More and more, young urban adults in India are developing obesity, high blood pressure and diabetes, suggesting that rising rates of cardiovascular disease could be in the future, a new study finds.
Among 1,100 young adults from New Delhi, all three conditions became steadily more common over the 7 years of the study.
At the outset, when the average study participant was 29 years old, about 50% had waistlines that fit the criteria for abdominal obesity. Seven years later, that was true for 70%.
Meanwhile, rates of high blood pressure rose from 11% to 34% among men, and from 5% to 15% among women. Diabetes also became a growing problem, with the rate rising from 5% to 12% among men, and from 3.5% to 7% among women.
Researchers have warned that the "remarkable changes" in such a short time suggest that these young adults could have high rates of heart disease and stroke down the road.
The findings, reported in the Journal of the American College of Cardiology, add to a bleak outlook for Indians' heart health.
Heart disease not uncommon
The country of 1 billion-plus was estimated to account for 60% of the world's heart disease cases in 2010. And a recent study found that people in India and other South Asian countries suffer their first myocardial infarction at age 53, on average, 6 years earlier than the rest of the world.
Dr Dorairaj Prabhakaran, who worked on the new study, wasn't surprised at how common heart disease risk factors were even in this young population.

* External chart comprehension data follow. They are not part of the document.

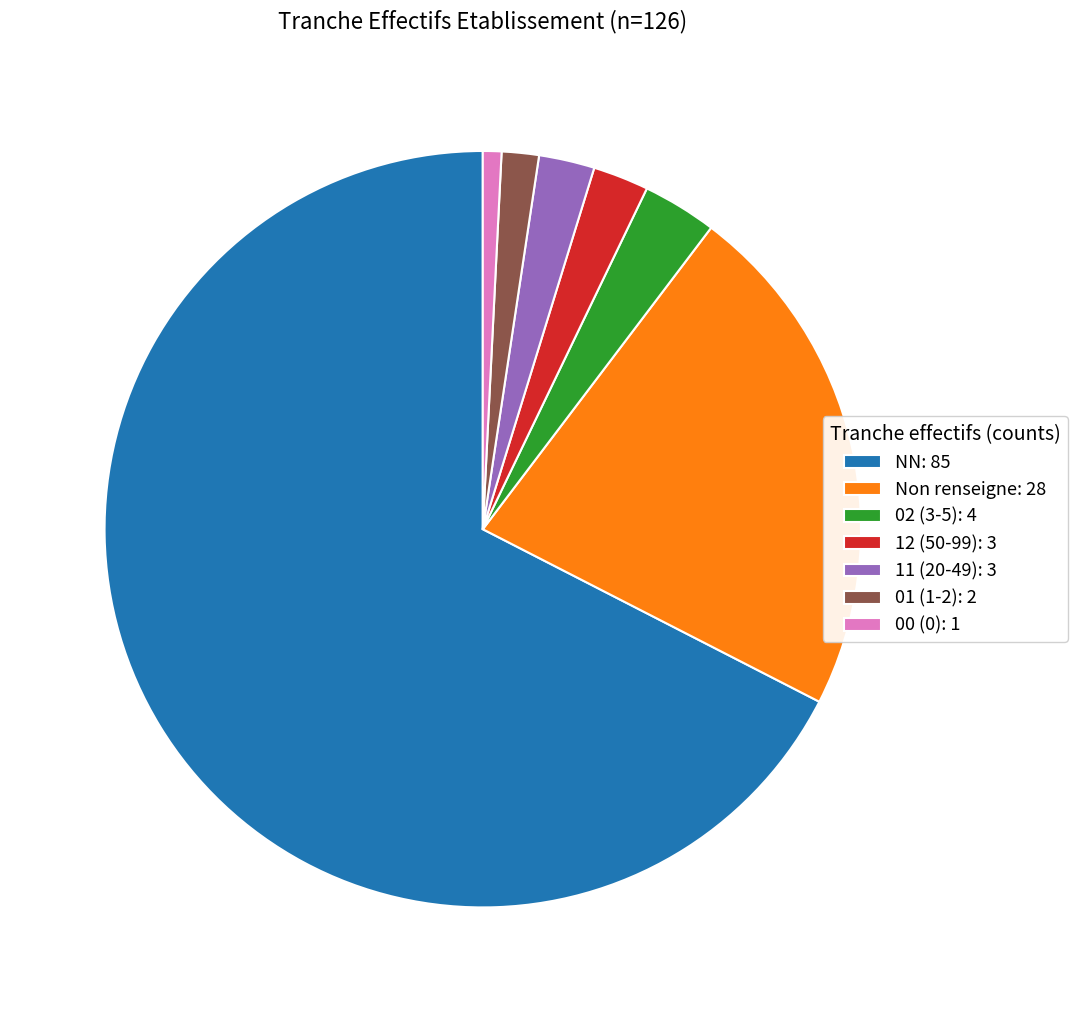

Which slice is the largest?

NN: 85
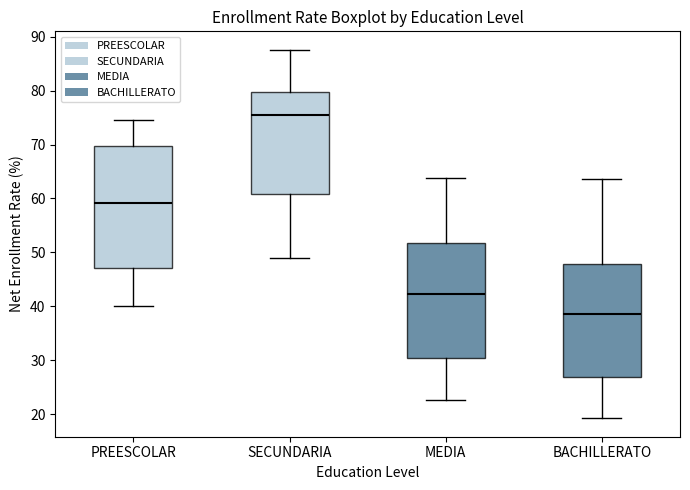

Comparing the boxes themselves (not the whiskers), which one is the tallest?

PREESCOLAR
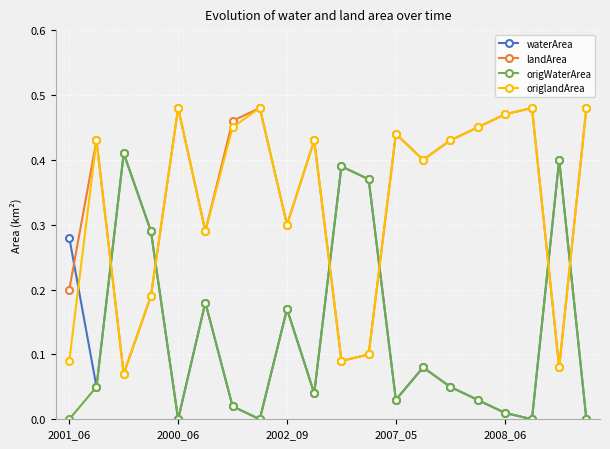

Is this an area chart (filled region under the line)?

No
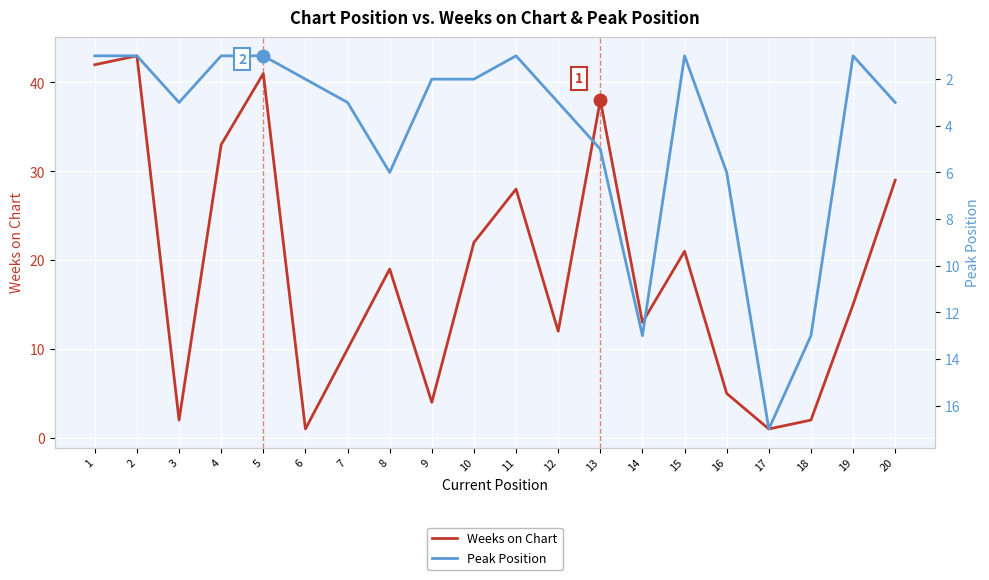

How many interior local peaks does the Weeks on Chart series have?

6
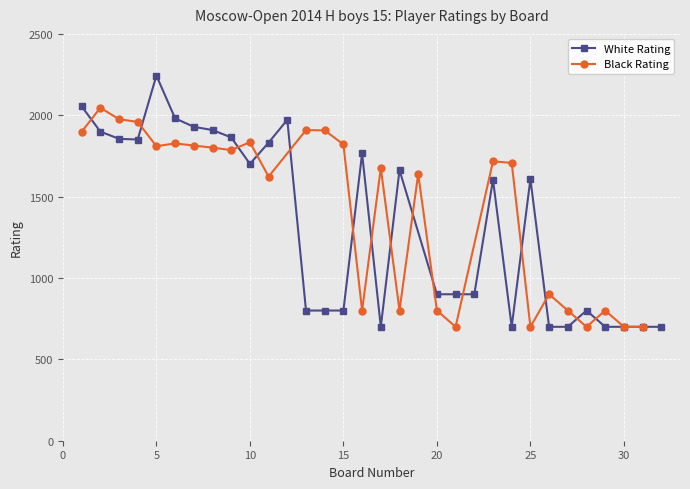

What is the approximate value of Black Rating at 14?

1907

"Given the rapid socioeconomic and demographic transitions in India, I was not surprised at the high incidence rates," Dr Prabhakaran, a cardiologist at the Centre for Chronic Disease Control in New Delhi, said.
Western-style diet to blame
Western-style diets often catch the blame for feeding obesity and its associated health problems, Dr Prabhakaran noted. But such eating habits are not that common in India.
"Many popular Indian foods are unhealthy, as they are rich in sugar and saturated fat," said Dr Prabhakaran.
And while the study looked only at young adults in New Delhi, Dr Prabhakaran said that heart risk factors in rural areas of southern India have risen quickly in the last decade and are near the levels seen in urban areas.
"Reducing cardiovascular disease and its risk factors requires a policy response," Dr Prabhakaran said, "particularly tobacco control, making fruits and vegetables available locally and affordable, and an enabling environment to improve physical activity."
Heart disease and its risk factors put a "huge" financial burden on the Indian people and healthcare system, Dr Prabhakaran and his colleagues point out.
The annual cost of treating diabetes, for example, consumes anywhere from 5% to 34% of personal income in India.
An editorial published with the study agreed on the need for tobacco control and other public policies aimed at improving heart health in India.
Health education is not enough because "smoking, sedentariness, and poor diet do not arise in a vacuum," write Drs Gilles Paradis, of McGill University in Montreal, Canada, and Dr Arnaud Chiolero of the University of Lausanne in Switzerland.
"The task is daunting," they add, "but we have a moral obligation to support the global fight against (cardiovascular disease) and chronic diseases, which are the pandemic of the twenty-first century."